[Work to complete] Starting with the line containing "Nicht nur die Gegenwart ist voll davon" and going on through the line containing "also Widersprüchen, in", turn that stretch of the data below into a Markdown table with the columns Row and Line. Number each line in order and leave out any blank lines.

[Record extracts]
┌────────
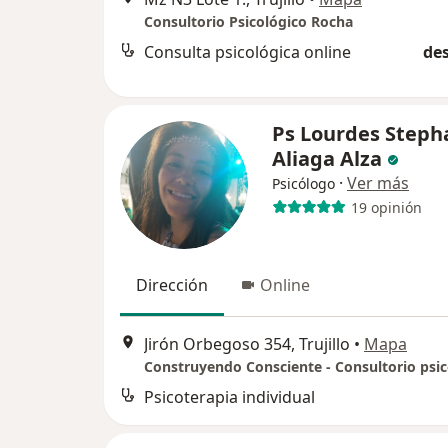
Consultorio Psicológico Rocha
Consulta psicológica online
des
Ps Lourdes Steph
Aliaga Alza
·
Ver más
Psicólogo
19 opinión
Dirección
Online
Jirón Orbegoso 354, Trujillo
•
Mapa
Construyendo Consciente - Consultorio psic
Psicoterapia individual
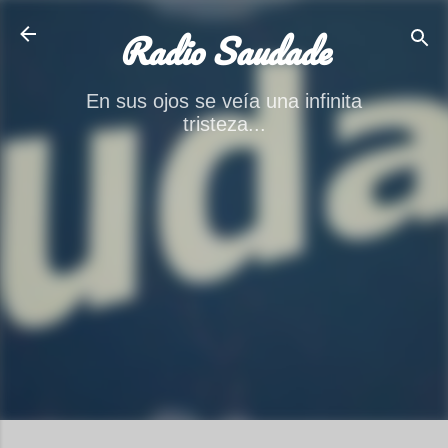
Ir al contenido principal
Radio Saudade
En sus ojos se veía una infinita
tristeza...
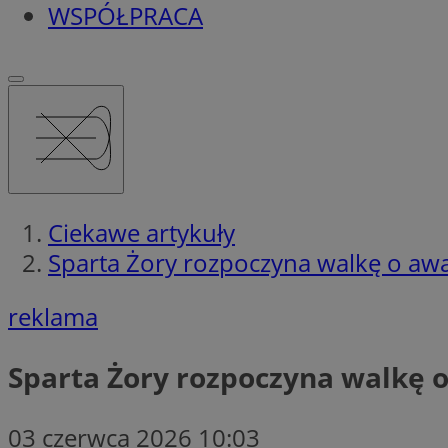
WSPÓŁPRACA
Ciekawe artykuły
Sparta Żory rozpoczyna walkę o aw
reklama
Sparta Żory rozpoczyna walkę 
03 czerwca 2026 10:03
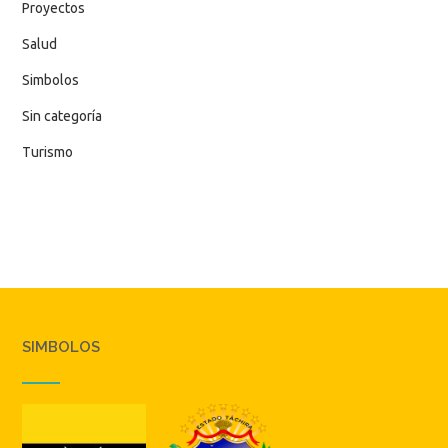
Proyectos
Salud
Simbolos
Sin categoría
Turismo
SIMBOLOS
└────────
┌────────
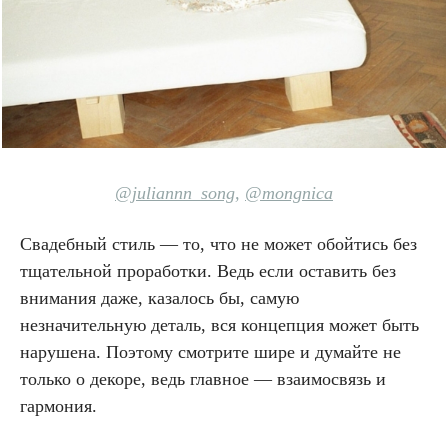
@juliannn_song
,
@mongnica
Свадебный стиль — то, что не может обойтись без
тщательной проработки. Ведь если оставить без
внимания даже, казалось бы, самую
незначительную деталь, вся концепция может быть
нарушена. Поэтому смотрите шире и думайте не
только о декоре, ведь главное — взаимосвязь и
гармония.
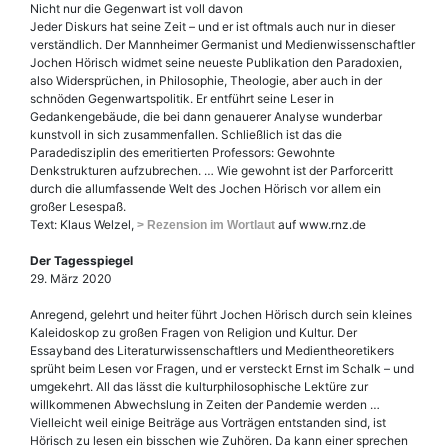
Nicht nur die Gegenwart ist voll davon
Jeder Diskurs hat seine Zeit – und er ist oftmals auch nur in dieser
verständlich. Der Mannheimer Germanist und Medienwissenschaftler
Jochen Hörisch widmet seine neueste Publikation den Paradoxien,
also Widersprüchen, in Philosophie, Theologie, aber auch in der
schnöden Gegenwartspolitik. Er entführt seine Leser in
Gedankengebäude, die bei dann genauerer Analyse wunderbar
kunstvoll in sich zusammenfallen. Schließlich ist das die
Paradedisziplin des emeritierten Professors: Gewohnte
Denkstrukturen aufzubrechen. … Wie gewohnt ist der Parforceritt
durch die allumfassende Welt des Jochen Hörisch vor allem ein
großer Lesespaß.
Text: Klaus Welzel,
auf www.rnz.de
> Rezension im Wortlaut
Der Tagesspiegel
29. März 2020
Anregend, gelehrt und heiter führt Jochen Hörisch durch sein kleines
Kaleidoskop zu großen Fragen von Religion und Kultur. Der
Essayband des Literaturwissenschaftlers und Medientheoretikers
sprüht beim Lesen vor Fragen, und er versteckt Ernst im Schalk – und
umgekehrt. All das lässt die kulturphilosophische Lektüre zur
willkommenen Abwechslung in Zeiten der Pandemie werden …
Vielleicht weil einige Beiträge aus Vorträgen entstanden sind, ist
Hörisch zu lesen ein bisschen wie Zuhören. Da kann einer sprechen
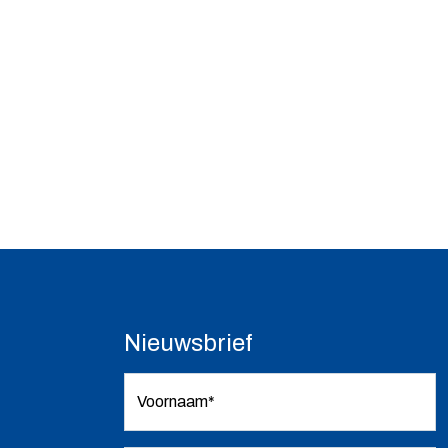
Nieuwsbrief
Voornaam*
└────────
[Answer to this task]
| Row | Line |
|---|---|
| 1 | Nicht nur die Gegenwart ist voll davon |
| 2 | Jeder Diskurs hat seine Zeit – und er ist oftmals auch nur in dieser |
| 3 | verständlich. Der Mannheimer Germanist und Medienwissenschaftler |
| 4 | Jochen Hörisch widmet seine neueste Publikation den Paradoxien, |
| 5 | also Widersprüchen, in Philosophie, Theologie, aber auch in der |